MIAMI -- Auto racing promoter Ralph Sanchez has been awarded a $20.5 million judgment against the Aruban government for scuttling his plans to develop a Formula One track on the Dutch Caribbean island.
U.S. District Judge James Lawrence King decided the Arubans bargained in bad faith and committed misconduct in the final stage of track negotiations.
The decision is the result of legal actions and countersuits filed in the United States and Aruba.
Sanchez claimed Aruba's prime minister and finance minister initially backed the project but later broke the government's financial commitments. The Aruban government claimed it was a victim of fraud and lost $600,000.

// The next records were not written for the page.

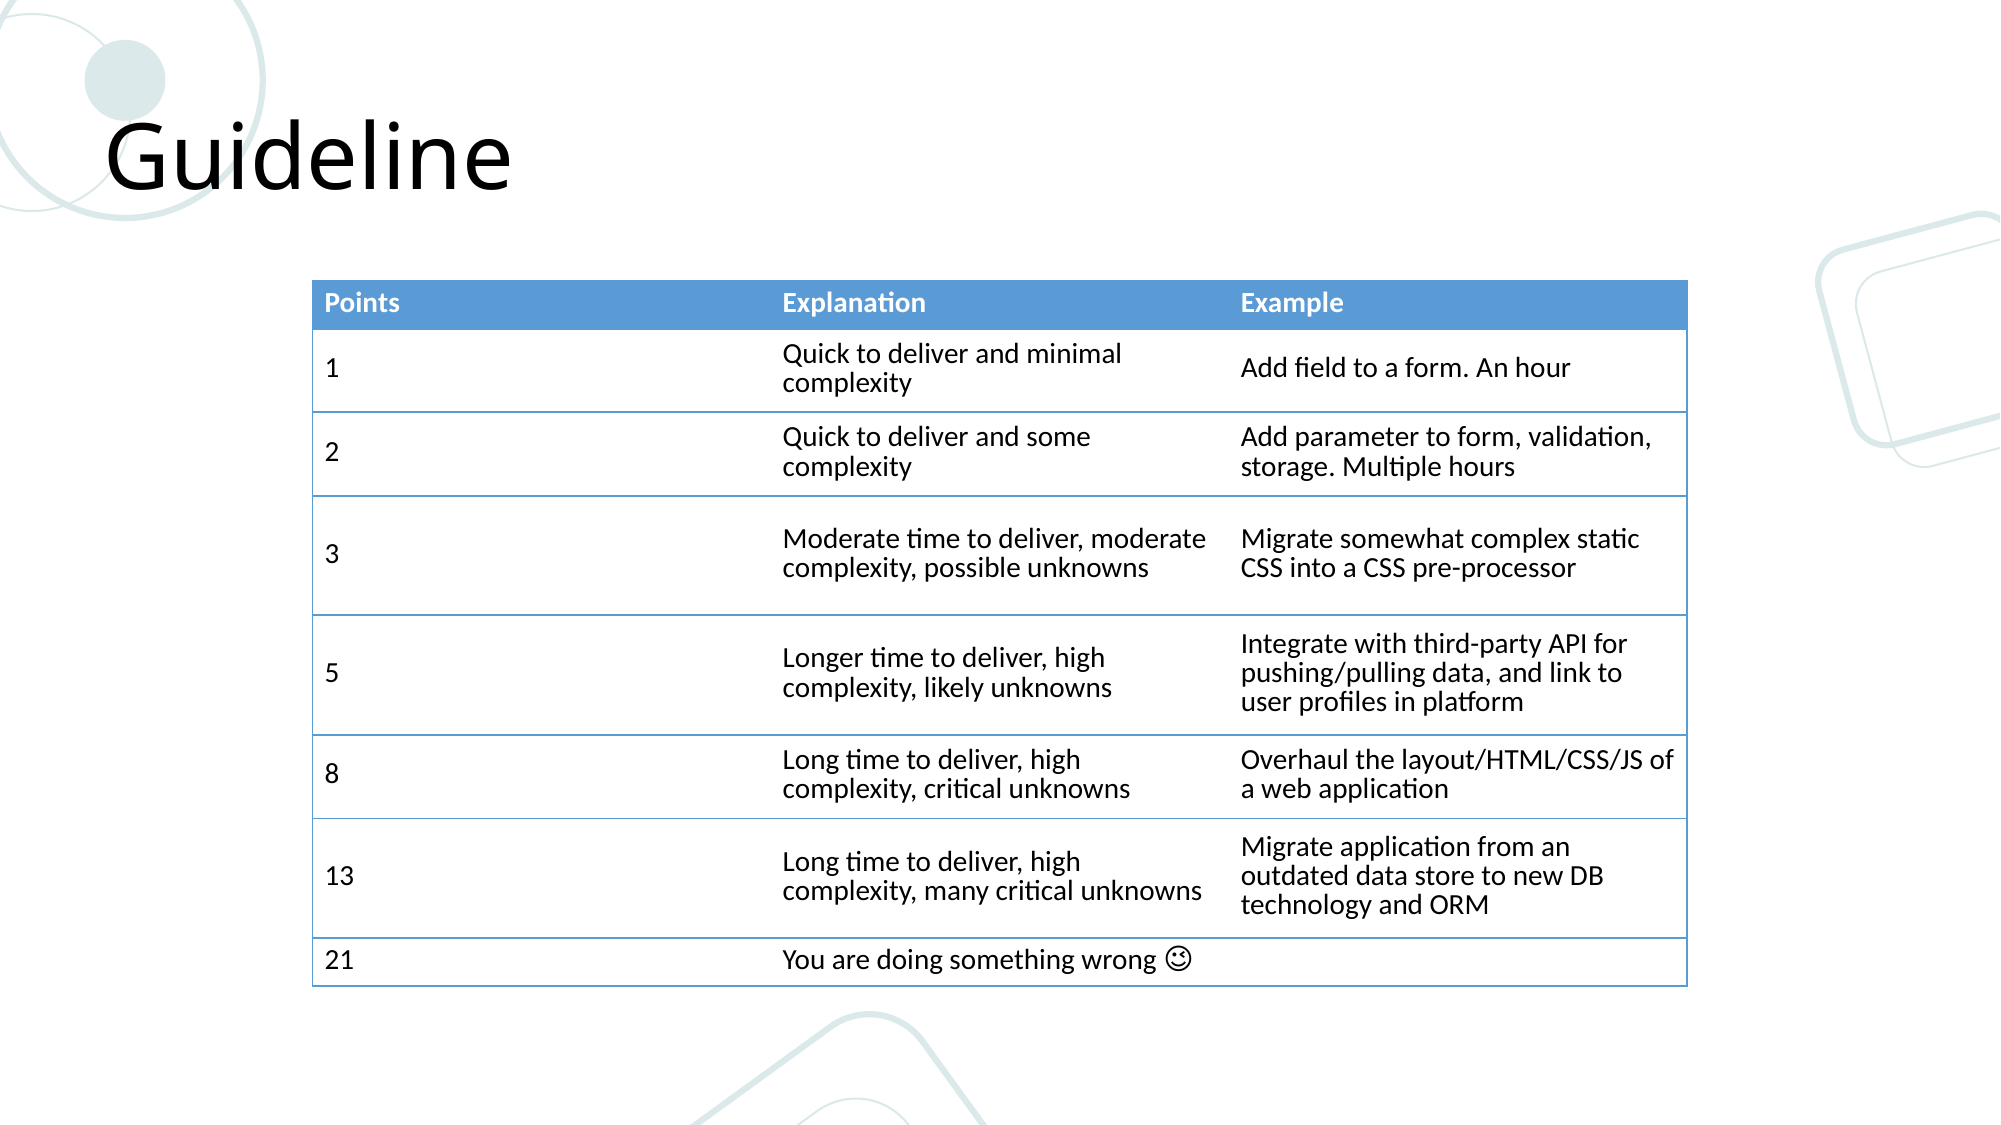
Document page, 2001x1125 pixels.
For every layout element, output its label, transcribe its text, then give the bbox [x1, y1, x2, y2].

table_cell Migrate somewhat complex static CSS into a CSS pre-processor [1229, 497, 1686, 614]
table_cell [1229, 939, 1686, 985]
table_cell Moderate time to deliver, moderate complexity, possible unknowns [771, 497, 1229, 614]
table_cell Longer time to deliver, high complexity, likely unknowns [771, 616, 1229, 734]
table_cell Long time to deliver, high complexity, many critical unknowns [771, 819, 1229, 937]
table_cell Quick to deliver and some complexity [771, 413, 1229, 495]
table_cell 5 [313, 616, 771, 734]
table_cell 21 [313, 939, 771, 985]
table_cell Long time to deliver, high complexity, critical unknowns [771, 736, 1229, 818]
table_cell 1 [313, 330, 771, 411]
table_header Points [313, 282, 771, 328]
table_cell You are doing something wrong 😉 [771, 939, 1229, 985]
table_cell Overhaul the layout/HTML/CSS/JS of a web application [1229, 736, 1686, 818]
table_cell Integrate with third-party API for pushing/pulling data, and link to user profiles in platform [1229, 616, 1686, 734]
table_header Explanation [771, 282, 1229, 328]
table_cell Migrate application from an outdated data store to new DB technology and ORM [1229, 819, 1686, 937]
table_cell Add parameter to form, validation, storage. Multiple hours [1229, 413, 1686, 495]
table_cell 8 [313, 736, 771, 818]
table_cell 13 [313, 819, 771, 937]
table_cell 3 [313, 497, 771, 614]
table_cell 2 [313, 413, 771, 495]
table_cell Quick to deliver and minimal complexity [771, 330, 1229, 411]
title Guideline [88, 70, 1912, 248]
table_cell Add field to a form. An hour [1229, 330, 1686, 411]
table_header Example [1229, 282, 1686, 328]
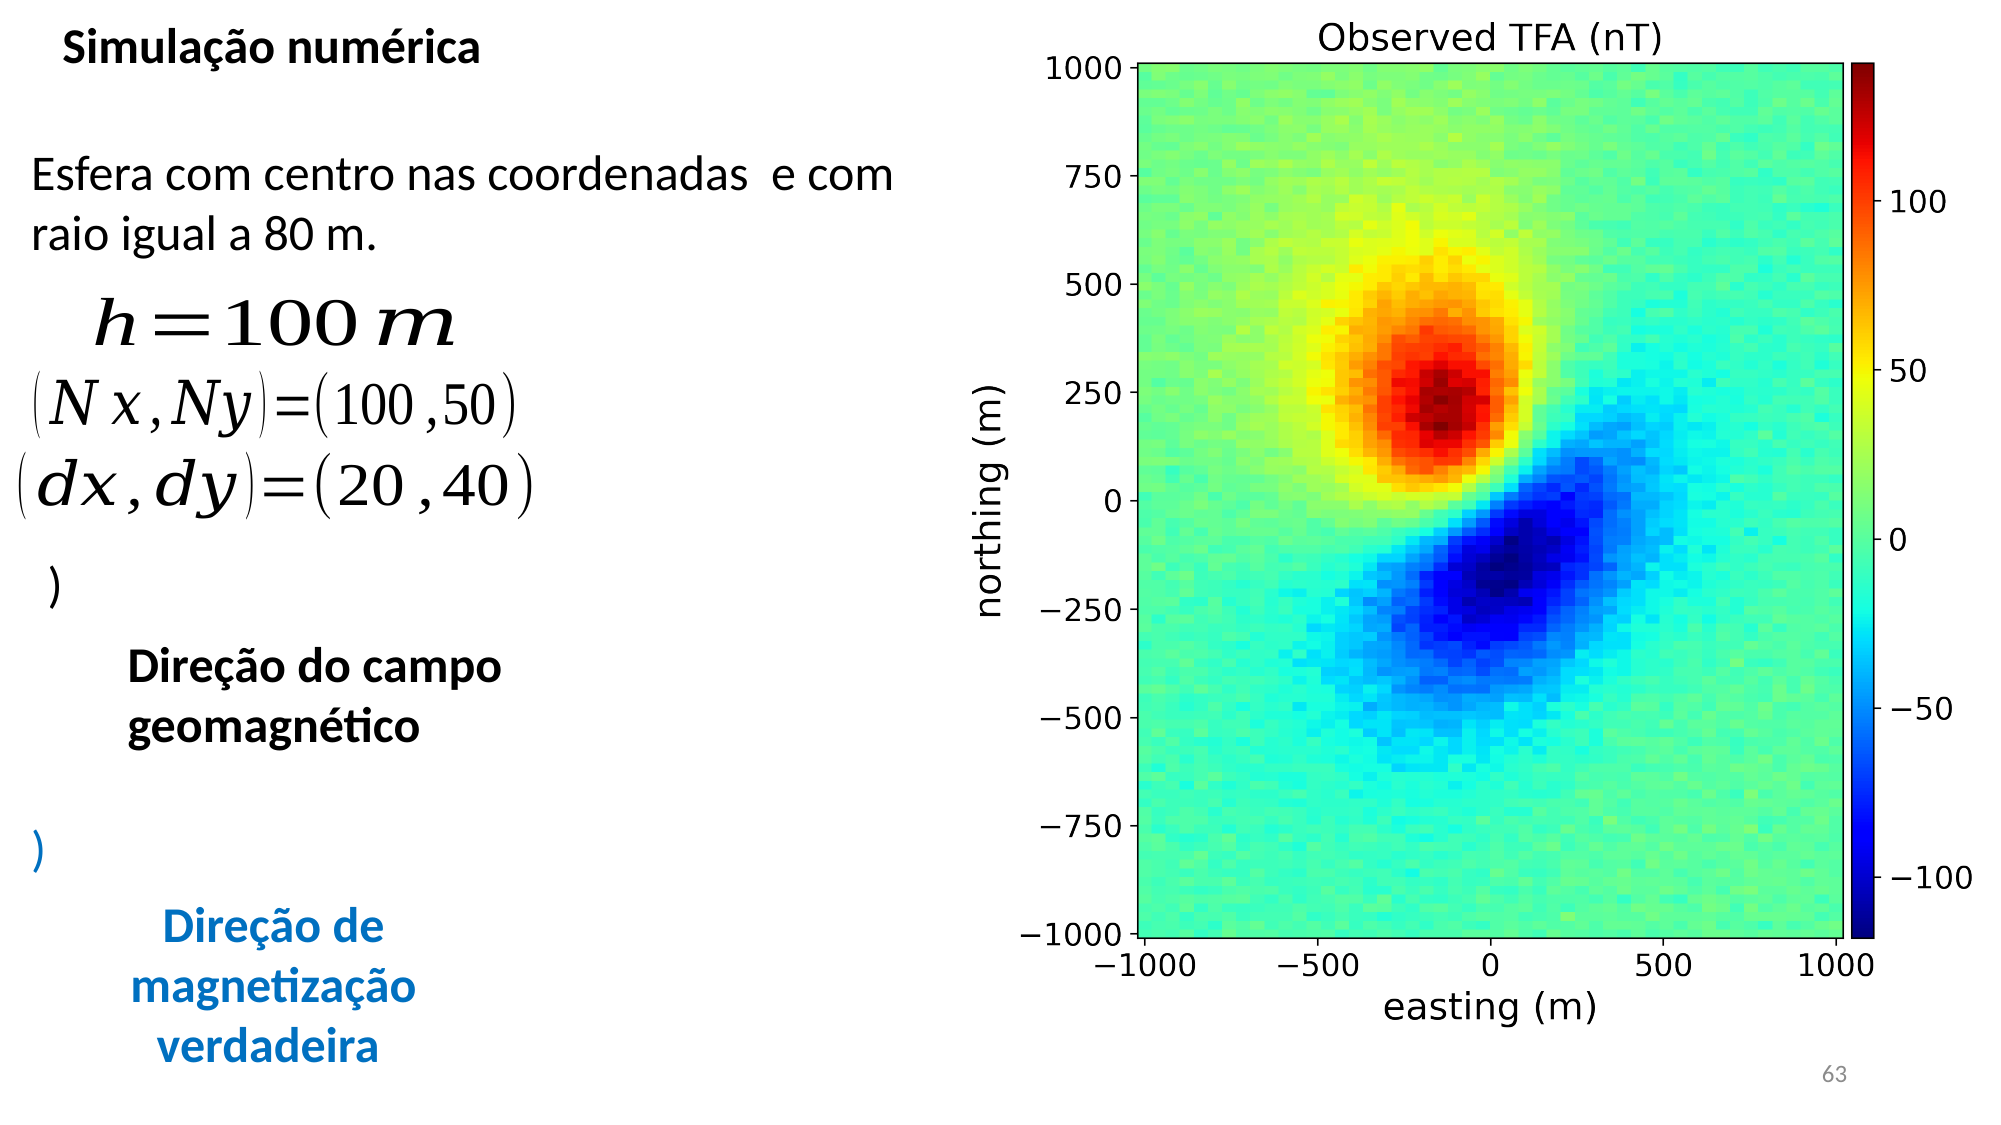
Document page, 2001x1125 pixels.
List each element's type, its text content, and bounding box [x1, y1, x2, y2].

picture [949, 0, 2000, 1050]
text_box Simulação numérica [47, 6, 603, 81]
text_box Direção de magnetização verdadeira [32, 885, 515, 1081]
slide_number 63 [1412, 1050, 1863, 1103]
text_box Direção do campo geomagnético [112, 625, 521, 761]
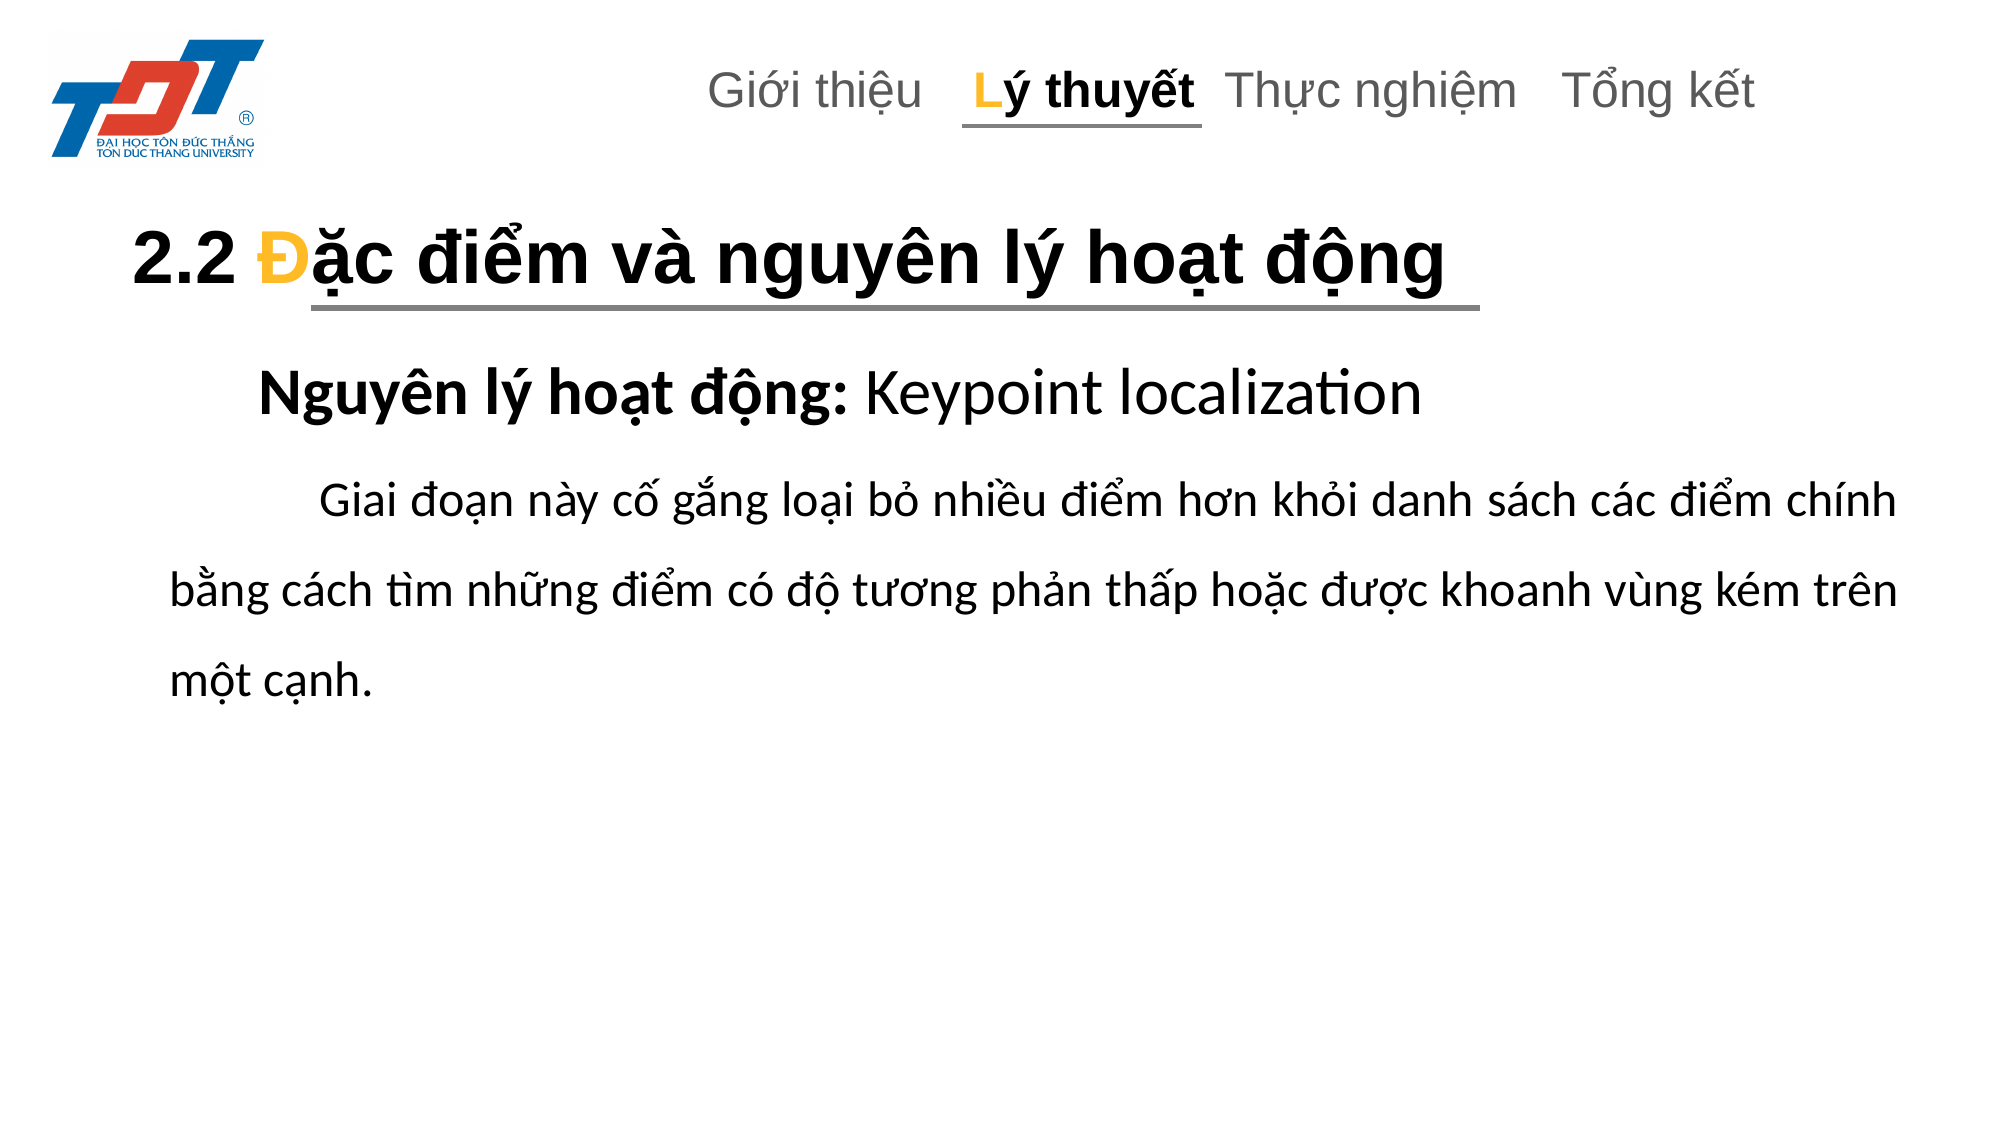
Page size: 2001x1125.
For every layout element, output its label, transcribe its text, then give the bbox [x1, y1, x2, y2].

text_box 2.2 Đặc điểm và nguyên lý hoạt động [117, 201, 1582, 307]
text_box Lý thuyết [958, 50, 1209, 125]
picture [45, 28, 270, 169]
text_box Nguyên lý hoạt động: Keypoint localization [243, 340, 1778, 429]
text_box Giới thiệu [692, 50, 958, 125]
text_box Tổng kết [1546, 50, 1843, 125]
text_box Giai đoạn này cố gắng loại bỏ nhiều điểm hơn khỏi danh sách các điểm chính bằng cách tìm những điểm có độ tương phản thấp hoặc được khoanh vùng kém trên một cạnh. [117, 429, 1915, 715]
text_box Thực nghiệm [1209, 50, 1546, 125]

"I had hoped to bring world-class auto racing to the island to boost its image and tourism," said Sanchez, promoter of the Grand Prix of Miami and developer of the Homestead Motorsports Complex. "It is unfortunate that the government of Aruba did not have the same vision."
Ronald Ravikoff, who represented the Aruban government, said the bench trial was a unique application of Dutch law in a U.S. court and an appeal is likely.
"Judge King had a difficult job in front of him, ruling under foreign law when the case was in a foreign language," Ravikoff said.
King rejected the Arubans' fraud claim and concluded two companies owned by Sanchez should be allowed to collect five years of estimated track profits.
Sanchez accused then-Prime Minister Hendrik Eman and former Finance Minister Robertico Croes of undermining the project.
The planned track was near an area declared a conservation trust in 1996. Environmentalists campaigned against the project, claiming it would cause air, water and noise pollution and collapse the tunnels of an abandoned phosphate mine.
Aruba, located off the coast of Venezuela, has about 90,000 residents.